■ AIM OF THE EXERCISE
Across all the records below, count the lines that hold "Hrvatske". State only that figure.

■ SOURCE RECORDS
******

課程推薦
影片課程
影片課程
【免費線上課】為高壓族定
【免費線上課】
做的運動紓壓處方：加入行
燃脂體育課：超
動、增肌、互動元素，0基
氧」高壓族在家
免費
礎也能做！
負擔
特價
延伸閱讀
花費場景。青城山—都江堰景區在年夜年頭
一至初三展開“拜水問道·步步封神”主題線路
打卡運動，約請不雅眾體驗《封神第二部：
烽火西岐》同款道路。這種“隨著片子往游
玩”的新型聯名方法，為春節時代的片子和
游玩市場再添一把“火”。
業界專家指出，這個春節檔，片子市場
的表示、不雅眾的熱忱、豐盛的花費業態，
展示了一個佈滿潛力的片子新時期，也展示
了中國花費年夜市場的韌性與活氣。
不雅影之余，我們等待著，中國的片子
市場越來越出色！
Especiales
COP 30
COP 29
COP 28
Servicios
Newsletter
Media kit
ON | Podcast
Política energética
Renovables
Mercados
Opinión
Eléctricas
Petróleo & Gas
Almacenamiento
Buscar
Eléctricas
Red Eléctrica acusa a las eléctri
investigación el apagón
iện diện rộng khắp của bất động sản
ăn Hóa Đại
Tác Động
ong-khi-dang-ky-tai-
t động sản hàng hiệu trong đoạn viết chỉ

******

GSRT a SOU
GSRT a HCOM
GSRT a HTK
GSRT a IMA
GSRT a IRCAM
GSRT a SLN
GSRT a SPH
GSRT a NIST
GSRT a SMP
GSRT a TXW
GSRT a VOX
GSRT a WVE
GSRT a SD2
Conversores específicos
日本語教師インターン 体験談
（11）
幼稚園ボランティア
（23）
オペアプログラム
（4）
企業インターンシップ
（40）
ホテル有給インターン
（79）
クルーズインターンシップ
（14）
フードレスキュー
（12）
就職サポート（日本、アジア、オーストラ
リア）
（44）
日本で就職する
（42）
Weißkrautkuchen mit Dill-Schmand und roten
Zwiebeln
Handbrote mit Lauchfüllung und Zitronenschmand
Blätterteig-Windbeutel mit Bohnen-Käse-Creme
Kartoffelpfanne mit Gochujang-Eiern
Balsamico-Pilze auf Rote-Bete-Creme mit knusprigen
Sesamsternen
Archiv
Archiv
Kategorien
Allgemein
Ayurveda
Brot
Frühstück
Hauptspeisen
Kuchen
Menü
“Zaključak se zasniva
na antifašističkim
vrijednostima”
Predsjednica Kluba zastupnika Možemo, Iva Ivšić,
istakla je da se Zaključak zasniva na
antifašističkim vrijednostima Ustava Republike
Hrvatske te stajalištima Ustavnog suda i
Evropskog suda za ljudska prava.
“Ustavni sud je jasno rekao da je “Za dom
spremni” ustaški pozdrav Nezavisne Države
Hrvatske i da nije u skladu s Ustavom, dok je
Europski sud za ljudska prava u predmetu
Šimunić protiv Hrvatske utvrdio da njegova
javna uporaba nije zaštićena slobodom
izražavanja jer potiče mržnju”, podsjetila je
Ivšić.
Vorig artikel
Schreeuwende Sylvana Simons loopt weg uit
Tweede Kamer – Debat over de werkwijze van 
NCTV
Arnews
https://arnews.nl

******

■ EXPECTED OUTPUT
3